With no weapon found at the scene and no discharge residues on the dead man’s body, investigators appear to have ruled out suicide and are investigating intentional homicide.
“We are looking for a perpetrator,” said the chief prosecutor, Horst Streiff.
Walter Lübcke, an administrative chief for the city of Kassel, in the central state of Hesse, was found at about half past midnight local time on Sunday on the terrace of his home. He had been shot in the head at close range with a handgun, police said.
The 65-year-old politician, who had celebrated his 10-year anniversary as administrative chief for the city only last month, left a wife and two adult sons.

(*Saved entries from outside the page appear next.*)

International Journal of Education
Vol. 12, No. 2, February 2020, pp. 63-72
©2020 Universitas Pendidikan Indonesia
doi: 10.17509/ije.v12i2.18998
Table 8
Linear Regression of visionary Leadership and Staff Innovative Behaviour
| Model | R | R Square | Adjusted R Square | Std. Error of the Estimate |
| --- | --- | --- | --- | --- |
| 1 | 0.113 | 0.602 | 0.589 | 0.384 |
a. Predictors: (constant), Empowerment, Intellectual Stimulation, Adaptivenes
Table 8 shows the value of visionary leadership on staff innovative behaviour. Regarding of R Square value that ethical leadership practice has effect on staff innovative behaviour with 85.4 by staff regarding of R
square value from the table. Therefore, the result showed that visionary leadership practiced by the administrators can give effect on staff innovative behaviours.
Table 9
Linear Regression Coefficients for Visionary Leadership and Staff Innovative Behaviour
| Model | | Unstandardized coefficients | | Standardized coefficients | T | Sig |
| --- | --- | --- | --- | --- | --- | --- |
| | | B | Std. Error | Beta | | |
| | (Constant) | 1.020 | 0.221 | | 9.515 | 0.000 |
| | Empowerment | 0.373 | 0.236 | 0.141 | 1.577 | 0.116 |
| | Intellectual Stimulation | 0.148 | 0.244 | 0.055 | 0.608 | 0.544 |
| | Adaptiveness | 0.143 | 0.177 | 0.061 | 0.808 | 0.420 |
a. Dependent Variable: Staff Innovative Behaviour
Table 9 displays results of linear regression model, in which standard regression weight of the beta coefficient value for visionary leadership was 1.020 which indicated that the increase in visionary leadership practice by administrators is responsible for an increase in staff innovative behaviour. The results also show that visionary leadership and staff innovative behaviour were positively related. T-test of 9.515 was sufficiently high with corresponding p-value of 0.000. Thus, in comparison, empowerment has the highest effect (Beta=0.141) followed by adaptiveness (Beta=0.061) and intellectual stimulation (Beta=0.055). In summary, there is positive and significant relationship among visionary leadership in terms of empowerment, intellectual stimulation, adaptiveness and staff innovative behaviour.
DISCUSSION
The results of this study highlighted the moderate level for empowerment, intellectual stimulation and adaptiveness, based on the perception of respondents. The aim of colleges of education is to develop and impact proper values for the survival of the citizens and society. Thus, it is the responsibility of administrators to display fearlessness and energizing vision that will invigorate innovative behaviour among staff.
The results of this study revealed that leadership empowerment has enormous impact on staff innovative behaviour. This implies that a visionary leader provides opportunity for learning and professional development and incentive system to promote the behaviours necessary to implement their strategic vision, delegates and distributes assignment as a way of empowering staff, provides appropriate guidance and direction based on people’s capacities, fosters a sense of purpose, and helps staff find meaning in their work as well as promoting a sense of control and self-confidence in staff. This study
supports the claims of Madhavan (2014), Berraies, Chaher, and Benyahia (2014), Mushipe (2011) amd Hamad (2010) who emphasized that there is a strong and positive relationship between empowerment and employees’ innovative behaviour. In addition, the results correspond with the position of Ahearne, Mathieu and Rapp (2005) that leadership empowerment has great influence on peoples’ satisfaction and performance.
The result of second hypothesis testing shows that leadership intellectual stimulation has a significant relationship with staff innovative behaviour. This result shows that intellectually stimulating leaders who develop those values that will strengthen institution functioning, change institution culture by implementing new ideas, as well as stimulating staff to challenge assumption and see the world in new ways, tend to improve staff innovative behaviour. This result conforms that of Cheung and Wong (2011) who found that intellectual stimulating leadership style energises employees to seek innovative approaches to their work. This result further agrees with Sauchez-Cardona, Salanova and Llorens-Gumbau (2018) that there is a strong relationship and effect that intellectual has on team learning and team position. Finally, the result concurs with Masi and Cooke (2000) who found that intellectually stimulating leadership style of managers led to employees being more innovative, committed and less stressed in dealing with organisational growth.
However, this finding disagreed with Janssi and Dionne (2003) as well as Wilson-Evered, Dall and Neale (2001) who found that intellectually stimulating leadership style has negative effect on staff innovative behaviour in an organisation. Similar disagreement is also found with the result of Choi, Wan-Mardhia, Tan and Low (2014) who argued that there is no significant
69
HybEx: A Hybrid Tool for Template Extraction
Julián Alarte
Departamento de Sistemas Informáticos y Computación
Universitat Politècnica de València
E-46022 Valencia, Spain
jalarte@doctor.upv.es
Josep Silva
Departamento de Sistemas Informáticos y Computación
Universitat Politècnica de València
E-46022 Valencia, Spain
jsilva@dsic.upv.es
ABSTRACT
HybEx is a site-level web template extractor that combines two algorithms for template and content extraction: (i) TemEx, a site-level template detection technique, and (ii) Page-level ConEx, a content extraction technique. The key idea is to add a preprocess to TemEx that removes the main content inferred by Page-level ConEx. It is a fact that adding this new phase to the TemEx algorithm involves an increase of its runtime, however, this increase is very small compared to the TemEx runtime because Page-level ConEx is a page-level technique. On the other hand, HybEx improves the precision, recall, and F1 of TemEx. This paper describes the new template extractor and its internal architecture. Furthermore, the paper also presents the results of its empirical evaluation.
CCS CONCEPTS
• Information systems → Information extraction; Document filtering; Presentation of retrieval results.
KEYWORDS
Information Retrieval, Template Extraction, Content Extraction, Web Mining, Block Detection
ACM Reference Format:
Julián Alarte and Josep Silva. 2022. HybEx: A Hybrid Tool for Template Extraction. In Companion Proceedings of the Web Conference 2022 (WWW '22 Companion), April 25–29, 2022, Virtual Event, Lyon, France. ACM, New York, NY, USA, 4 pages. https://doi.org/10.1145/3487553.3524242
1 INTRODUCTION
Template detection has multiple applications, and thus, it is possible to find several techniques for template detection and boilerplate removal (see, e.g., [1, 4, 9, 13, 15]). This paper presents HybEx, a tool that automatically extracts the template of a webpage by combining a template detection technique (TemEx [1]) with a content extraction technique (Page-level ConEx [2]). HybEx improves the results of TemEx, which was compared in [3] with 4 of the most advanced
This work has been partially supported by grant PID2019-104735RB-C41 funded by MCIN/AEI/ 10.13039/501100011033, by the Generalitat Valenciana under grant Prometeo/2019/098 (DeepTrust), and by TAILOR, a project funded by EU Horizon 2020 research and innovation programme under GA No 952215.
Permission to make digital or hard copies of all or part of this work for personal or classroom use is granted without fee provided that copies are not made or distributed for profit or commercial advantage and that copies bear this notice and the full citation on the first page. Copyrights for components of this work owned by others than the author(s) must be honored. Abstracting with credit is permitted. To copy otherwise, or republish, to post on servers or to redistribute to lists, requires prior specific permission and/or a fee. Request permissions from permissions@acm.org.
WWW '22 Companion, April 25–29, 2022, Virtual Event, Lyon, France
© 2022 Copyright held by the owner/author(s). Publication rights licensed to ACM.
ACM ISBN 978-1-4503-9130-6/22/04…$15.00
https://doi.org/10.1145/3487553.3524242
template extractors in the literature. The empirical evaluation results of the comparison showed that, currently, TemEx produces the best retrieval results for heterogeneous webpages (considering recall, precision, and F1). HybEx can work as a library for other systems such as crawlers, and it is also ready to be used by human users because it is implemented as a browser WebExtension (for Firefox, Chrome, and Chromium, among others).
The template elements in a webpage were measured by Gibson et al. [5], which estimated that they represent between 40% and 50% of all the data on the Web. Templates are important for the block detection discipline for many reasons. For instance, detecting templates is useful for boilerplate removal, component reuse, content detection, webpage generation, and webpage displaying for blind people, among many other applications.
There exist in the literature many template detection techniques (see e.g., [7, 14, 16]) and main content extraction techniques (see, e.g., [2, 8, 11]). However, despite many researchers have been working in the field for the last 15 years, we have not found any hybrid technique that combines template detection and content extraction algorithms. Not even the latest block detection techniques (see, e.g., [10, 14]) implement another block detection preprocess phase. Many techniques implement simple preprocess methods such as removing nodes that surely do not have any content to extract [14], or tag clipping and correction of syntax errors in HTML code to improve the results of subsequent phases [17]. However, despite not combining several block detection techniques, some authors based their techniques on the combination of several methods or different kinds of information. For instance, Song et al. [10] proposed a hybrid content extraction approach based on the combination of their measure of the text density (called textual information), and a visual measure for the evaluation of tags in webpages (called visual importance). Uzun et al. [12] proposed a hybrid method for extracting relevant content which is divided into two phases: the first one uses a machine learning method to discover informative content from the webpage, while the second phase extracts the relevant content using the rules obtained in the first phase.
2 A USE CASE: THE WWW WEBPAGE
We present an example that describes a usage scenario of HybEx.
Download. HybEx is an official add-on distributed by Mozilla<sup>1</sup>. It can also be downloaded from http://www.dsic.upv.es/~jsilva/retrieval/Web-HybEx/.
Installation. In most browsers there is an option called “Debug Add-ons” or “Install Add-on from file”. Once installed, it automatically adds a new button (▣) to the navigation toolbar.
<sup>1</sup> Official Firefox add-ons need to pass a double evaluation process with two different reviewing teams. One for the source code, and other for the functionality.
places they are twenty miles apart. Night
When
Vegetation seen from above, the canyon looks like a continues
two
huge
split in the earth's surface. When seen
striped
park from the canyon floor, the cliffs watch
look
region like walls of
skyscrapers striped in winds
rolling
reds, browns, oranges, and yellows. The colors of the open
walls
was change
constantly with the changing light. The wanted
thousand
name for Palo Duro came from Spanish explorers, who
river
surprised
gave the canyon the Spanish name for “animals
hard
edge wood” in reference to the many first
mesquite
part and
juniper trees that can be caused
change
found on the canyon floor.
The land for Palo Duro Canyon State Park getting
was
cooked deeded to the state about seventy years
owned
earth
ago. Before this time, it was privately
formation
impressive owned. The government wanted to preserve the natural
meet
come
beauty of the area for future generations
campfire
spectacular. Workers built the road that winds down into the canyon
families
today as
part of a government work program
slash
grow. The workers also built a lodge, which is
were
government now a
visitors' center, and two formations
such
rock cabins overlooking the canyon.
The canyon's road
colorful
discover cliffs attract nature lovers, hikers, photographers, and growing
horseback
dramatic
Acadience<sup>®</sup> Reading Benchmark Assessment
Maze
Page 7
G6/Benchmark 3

The news magazine Der Spiegel described Lübcke as “a quiet man in the often heated state parliament of Wiesbaden, not a rabble-rouser in the front row”.
His Christian Democratic Union (CDU) party said Lübcke had “never been afraid to speak his mind”.
In 2015, at a time of when Merkel was facing vehement criticism for her handling of the refugee crisis, Lübcke spoke out in defence of his party leader’s decision not to close German borders, drawing anger from far-right activists.
At a public meeting in October 2015 that was attended by members of the local branch of anti-refugee movement Pegida, Lübcke drew jeers for his remarks: “You have to stand up for your values. If you don’t share those values, then anyone is free to leave this country if they don’t agree.”
However, Sabine Thurau, the Hesse state’s criminal police chief, said there was no evidence of a link between those comments and his death and that a 20-strong investigation team was searching for a possible motive and a suspect.